Pengamat perkotaan dari Universitas Trisakti Yayat Supriyatna, Kamis (14/7/2022), menjelaskan, ia menilai wacana pemisahan tempat duduk di angkot untuk penumpang perempuan dan penumpang laki-laki, ataupun penerapan angkot khusus angkot perempuan akan sulit diterapkan.
Menurut Yayat, perlu ada perhitungan yang pasti terkait jumlah pasti pengguna angkot yang laki-laki dan perempuan. ”Itu datanya tidak ada. Itu susah membaginya,” jelas Yayat.
Apabila data penumpang angkot dan ketersediaan angkot (supply and demand) tidak jelas, lanjut Yayat, akan sulit untuk membagi komposisi angkotnya. Baik angkot yang akan dipisahkan tempat duduknya, juga untuk angkot yang dikhususkan buat perempuan. ”Jadi kita harus tahu dulu dari supply dan demand ini,” kata Yayat.
Karena tidak ada data jelas, lanjut Yayat, untuk pemisahan atau pengkhususan bisa dilakukan dengan menggunakan aplikasi. Penumpang harus menyebutkan identitas dulu.
Namun Yayat juga menyebutkan, apabila aplikasi akan dipakai, mesti ada yang menyediakan aplikasi. Dan itu juga kesulitan yang lain. ”Agak susah kalau begitu. Jadi akan menambah panjang,” ucap Yayat.
Namun ia tetap menegaskan, kalau dibagi, Pemprov DKI tetap harus tahu data supply dan demand jumlah angkot yang ada di dalam satu kawasan dan jumlah penumpangnya. Kemudian jumlah penumpang harus dibagi lagi laki-laki dan perempuan.
”Jadi komposisi laki-laki perempuan barulah supply-nya. Barulah komposisi perempuan yang naik angkot cuma tiga orang, kemudian jumlah laki-laki ada tujuh, berarti ya komposisinya menyesuaikan. Nah, itu agak susah. Nah kedua, kalau nanti ada angkot khusus perempuan kemudian penghasilan tidak terpenuhi, nanti kalau rugi siapa yang nutupi?” kata Yayat.
Yayat pun menyarankan, supaya kebijakan pencegahan menjadi tidak ribet dan tidak membuat masalah, lebih baik di setiap angkot dipasang rambu-rambu tentang keamanan bagi perempuan yang terkait dengan tata tertib. Artinya, setiap penumpang harus paham, naik angkot itu harus menghormati sesama penumpang, tidak melecehkan perempuan, juga tahu sanksi dan hukumannya kalau, misalnya, ada tindakan pelecehan yang dilaporkan.

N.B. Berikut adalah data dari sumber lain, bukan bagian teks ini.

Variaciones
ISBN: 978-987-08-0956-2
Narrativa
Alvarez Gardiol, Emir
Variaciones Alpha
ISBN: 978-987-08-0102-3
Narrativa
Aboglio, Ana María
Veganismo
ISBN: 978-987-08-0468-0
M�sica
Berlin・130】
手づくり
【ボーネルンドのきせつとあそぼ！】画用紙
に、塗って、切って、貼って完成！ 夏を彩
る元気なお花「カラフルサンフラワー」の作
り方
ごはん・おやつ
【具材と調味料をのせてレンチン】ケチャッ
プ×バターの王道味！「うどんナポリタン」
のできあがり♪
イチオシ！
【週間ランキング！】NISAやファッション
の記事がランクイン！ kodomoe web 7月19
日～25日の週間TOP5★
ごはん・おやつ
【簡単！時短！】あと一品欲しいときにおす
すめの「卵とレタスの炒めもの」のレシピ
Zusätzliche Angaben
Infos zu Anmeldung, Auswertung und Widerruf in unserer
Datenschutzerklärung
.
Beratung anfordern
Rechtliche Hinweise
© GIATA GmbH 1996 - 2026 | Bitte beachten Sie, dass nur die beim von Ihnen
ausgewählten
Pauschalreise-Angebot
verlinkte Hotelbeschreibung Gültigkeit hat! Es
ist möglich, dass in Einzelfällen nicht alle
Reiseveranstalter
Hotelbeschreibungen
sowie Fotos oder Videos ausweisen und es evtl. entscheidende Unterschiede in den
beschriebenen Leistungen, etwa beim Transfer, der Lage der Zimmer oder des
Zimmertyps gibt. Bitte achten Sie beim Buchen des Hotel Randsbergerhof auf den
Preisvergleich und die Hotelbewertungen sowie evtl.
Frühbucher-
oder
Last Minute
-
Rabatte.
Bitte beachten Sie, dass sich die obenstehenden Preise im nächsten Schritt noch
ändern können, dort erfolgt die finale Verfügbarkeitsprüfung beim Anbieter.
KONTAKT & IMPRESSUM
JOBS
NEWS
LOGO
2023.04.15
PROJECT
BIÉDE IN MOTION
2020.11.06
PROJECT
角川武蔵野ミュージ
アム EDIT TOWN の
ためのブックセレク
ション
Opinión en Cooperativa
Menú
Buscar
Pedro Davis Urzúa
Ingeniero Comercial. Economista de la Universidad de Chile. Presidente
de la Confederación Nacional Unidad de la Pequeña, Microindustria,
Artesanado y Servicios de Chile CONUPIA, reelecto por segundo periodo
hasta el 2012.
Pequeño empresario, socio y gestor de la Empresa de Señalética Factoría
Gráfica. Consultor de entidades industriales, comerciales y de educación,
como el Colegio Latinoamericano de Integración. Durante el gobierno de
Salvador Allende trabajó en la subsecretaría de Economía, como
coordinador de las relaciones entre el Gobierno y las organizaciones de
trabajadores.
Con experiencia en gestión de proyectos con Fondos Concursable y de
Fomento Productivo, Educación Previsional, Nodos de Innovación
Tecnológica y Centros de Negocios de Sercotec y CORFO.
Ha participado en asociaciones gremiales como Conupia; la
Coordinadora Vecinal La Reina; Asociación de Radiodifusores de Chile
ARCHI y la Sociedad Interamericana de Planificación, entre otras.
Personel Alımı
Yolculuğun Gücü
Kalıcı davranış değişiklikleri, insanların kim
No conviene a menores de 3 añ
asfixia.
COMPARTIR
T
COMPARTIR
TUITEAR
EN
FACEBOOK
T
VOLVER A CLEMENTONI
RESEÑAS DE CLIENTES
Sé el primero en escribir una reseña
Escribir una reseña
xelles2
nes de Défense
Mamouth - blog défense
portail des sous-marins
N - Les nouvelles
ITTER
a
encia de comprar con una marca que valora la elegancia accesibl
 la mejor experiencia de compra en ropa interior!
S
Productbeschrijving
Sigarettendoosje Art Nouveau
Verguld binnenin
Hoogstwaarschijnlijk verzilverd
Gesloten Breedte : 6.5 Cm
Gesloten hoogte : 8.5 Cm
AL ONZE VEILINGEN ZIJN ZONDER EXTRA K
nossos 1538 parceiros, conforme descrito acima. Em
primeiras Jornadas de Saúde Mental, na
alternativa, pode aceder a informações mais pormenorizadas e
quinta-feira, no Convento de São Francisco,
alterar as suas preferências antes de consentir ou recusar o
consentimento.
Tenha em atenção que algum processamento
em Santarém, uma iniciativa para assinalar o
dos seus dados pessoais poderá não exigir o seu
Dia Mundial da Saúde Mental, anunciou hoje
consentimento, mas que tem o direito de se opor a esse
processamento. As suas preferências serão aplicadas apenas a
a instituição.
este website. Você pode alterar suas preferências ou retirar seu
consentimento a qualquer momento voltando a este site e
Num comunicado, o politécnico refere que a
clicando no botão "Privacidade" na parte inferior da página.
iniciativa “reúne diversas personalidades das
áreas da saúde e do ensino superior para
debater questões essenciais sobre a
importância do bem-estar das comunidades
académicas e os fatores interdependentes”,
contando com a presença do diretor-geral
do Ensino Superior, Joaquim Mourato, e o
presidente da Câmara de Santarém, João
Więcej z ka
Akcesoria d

Jadi lebih bagus aturannya ditegakkan daripada angkotnya dibagi-bagi. Jadi mendingan di aturan. Jadi aturan itulah yang membentuk perilaku. (Yayat Supriyatna).
Ia pun setuju apabila di dalam angkot dipasang kamera pengawas (CCTV), juga edukasi dan pelatihan kepada para sopir.

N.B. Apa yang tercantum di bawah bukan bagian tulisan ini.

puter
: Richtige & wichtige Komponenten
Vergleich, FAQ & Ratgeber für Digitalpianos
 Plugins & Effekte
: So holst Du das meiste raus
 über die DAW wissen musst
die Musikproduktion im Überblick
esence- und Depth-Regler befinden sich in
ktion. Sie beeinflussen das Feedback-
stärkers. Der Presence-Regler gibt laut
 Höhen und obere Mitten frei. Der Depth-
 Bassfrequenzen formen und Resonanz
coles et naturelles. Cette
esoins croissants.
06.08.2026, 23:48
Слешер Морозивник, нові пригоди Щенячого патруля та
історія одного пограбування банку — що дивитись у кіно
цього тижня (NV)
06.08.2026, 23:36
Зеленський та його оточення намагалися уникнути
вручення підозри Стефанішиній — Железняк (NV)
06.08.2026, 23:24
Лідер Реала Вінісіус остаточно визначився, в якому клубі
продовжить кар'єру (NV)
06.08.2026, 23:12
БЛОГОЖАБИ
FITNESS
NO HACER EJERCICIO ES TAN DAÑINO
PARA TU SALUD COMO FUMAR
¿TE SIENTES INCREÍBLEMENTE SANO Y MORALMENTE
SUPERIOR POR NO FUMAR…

Terpisah, Wakil Gubernur DKI Jakarta Ahmad Riza Patria menyatakan, terkait adanya tindakan pelecehan seksual di angkutan umum atau di mana pun tempatnya, ia mendorong perempuan dan anak berani melapor dan mengajak sopir angkot untuk berani menghadapi bersama. Apalagi data Pemprov DKI menunjukkan, pelecehan seksual yang terjadi meningkat, dari 8 di 2020 menjadi 15 di Januari-Juli 2022.
Untuk di angkot, jelas Ahmad Riza, Pemprov DKI akan menyiapkan stiker pusat panggilan (call center) 112, termasuk nomor pos pelayanan. ”Kami juga melakukan pelatihan bagi sopir-sopir, termasuk juga nanti akan ada CCTV. Itu dalam kajian,” jelas Ahmad Riza.

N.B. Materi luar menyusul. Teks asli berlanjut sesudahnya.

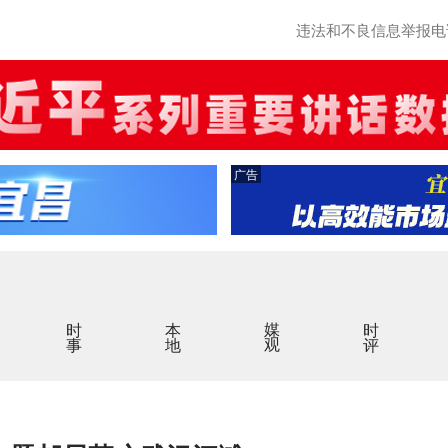
违法和不良信息举报电话：0
广告
时事
本地
媒观
时评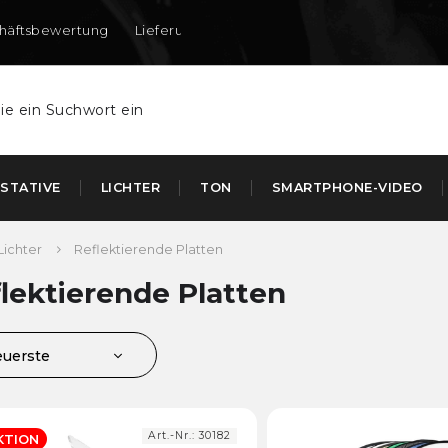
häftsbewertung
Lieferung nach DE und AT
STATIVE
LICHTER
TON
SMARTPHONE-VIDEO
Lichter
Reflektierende Platten
lektierende Platten
euerste
eistverkauft
ünstigste
Art.-Nr.:
30182
KTION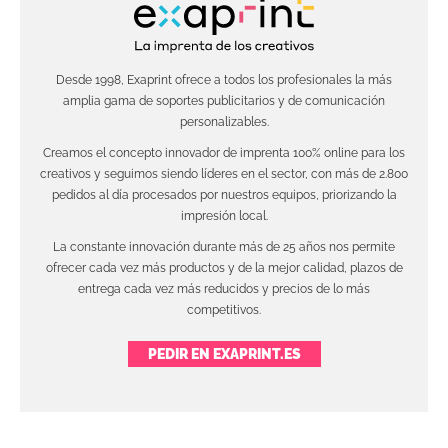
Desde 1998, Exaprint ofrece a todos los profesionales la más
amplia gama de soportes publicitarios y de comunicación
personalizables.
Creamos el concepto innovador de imprenta 100% online para los
creativos y seguimos siendo líderes en el sector, con más de 2.800
pedidos al día procesados por nuestros equipos, priorizando la
impresión local.
La constante innovación durante más de 25 años nos permite
ofrecer cada vez más productos y de la mejor calidad, plazos de
entrega cada vez más reducidos y precios de lo más
competitivos.
PEDIR EN EXAPRINT.ES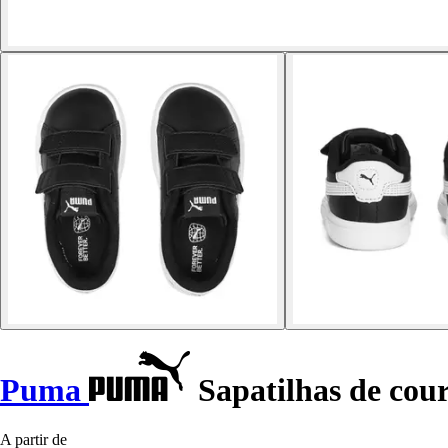
Puma
Sapatilhas de cou
A partir de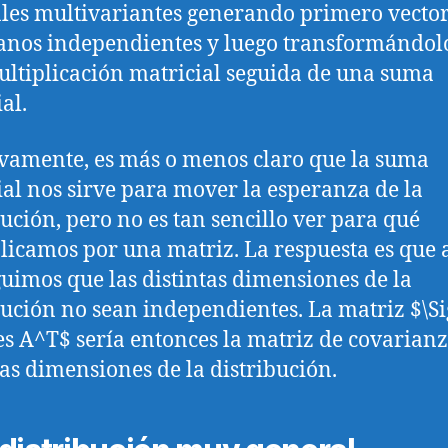
es multivariantes generando primero vecto
anos independientes y luego transformándol
ltiplicación matricial seguida de una suma
al.
ivamente, es más o menos claro que la suma
ial nos sirve para mover la esperanza de la
bución, pero no es tan sencillo ver para qué
licamos por una matriz. La respuesta es que 
uimos que las distintas dimensiones de la
bución no sean independientes. La matriz $\S
es A^T$ sería entonces la matriz de covarian
las dimensiones de la distribución.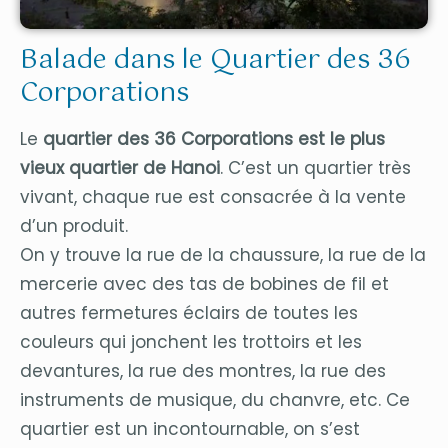
Balade dans le Quartier des 36
Corporations
Le
quartier des 36 Corporations est le plus
vieux quartier de Hanoi
. C’est un quartier très
vivant, chaque rue est consacrée à la vente
d’un produit.
On y trouve la rue de la chaussure, la rue de la
mercerie avec des tas de bobines de fil et
autres fermetures éclairs de toutes les
couleurs qui jonchent les trottoirs et les
devantures, la rue des montres, la rue des
instruments de musique, du chanvre, etc. Ce
quartier est un incontournable, on s’est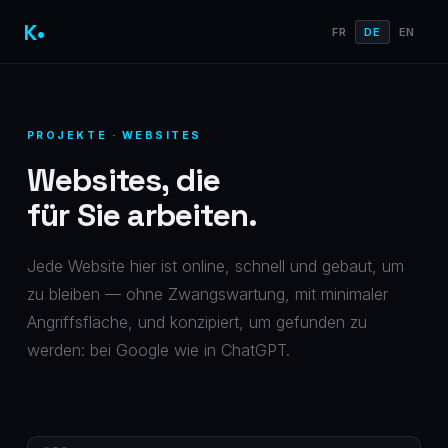
K•
FR
DE
EN
PROJEKTE · WEBSITES
Websites, die
für Sie arbeiten.
Jede Website hier ist online, schnell und gebaut, um
zu bleiben — ohne Zwangswartung, mit minimaler
Angriffsfläche, und konzipiert, um gefunden zu
werden: bei Google wie in ChatGPT.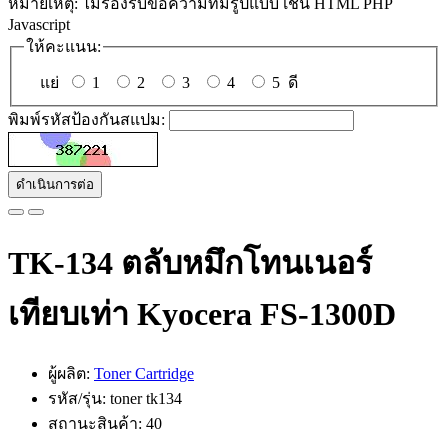
หมายเหตุ:
ไม่รองรับข้อความที่มีรูปแบบ เช่น HTML PHP
Javascript
ให้คะแนน:
แย่
1
2
3
4
5
ดี
พิมพ์รหัสป้องกันสแปม:
ดำเนินการต่อ
TK-134 ตลับหมึกโทนเนอร์
เทียบเท่า Kyocera FS-1300D
ผู้ผลิต:
Toner Cartridge
รหัส/รุ่น: toner tk134
สถานะสินค้า: 40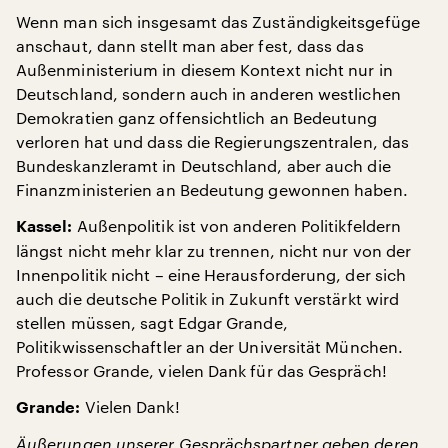
Wenn man sich insgesamt das Zuständigkeitsgefüge
anschaut, dann stellt man aber fest, dass das
Außenministerium in diesem Kontext nicht nur in
Deutschland, sondern auch in anderen westlichen
Demokratien ganz offensichtlich an Bedeutung
verloren hat und dass die Regierungszentralen, das
Bundeskanzleramt in Deutschland, aber auch die
Finanzministerien an Bedeutung gewonnen haben.
Außenpolitik ist von anderen Politikfeldern
Kassel:
längst nicht mehr klar zu trennen, nicht nur von der
Innenpolitik nicht – eine Herausforderung, der sich
auch die deutsche Politik in Zukunft verstärkt wird
stellen müssen, sagt Edgar Grande,
Politikwissenschaftler an der Universität München.
Professor Grande, vielen Dank für das Gespräch!
Vielen Dank!
Grande:
Äußerungen unserer Gesprächspartner geben deren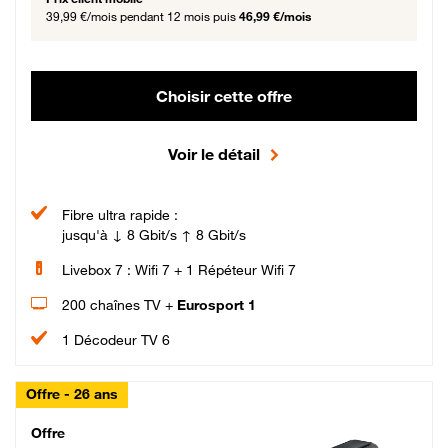
39,99 €/mois
pendant 12 mois puis
46,99 €/mois
Choisir cette offre
Voir le détail
Fibre ultra rapide :
jusqu'à ↓ 8 Gbit/s ↑ 8 Gbit/s
Livebox 7 : Wifi 7 + 1 Répéteur Wifi 7
200 chaînes TV +
Eurosport 1
1 Décodeur TV 6
Offre - 26 ans
Cheat_Code Fibre_18_26
Offre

Untuk pemisahan tempat duduk di angkutan umum, jelas Ahmad Riza, sebetulnya sudah dilakukan di bus Transjakarta dengan penumpang perempuan di bagian depan dan penumpang laki-laki di bagian belakang.
”Di angkot ini tadinya ingin kami berlakukan, tetapi berdasarkan masukan dari sejumlah pihak, termasuk masyarakat, ternyata pengguna angkot itu lebih banyak perempuan. Jadi kalau dipisahkan, nanti kasihan yang perempuan tempatnya semakin terbatas,” tuturnya.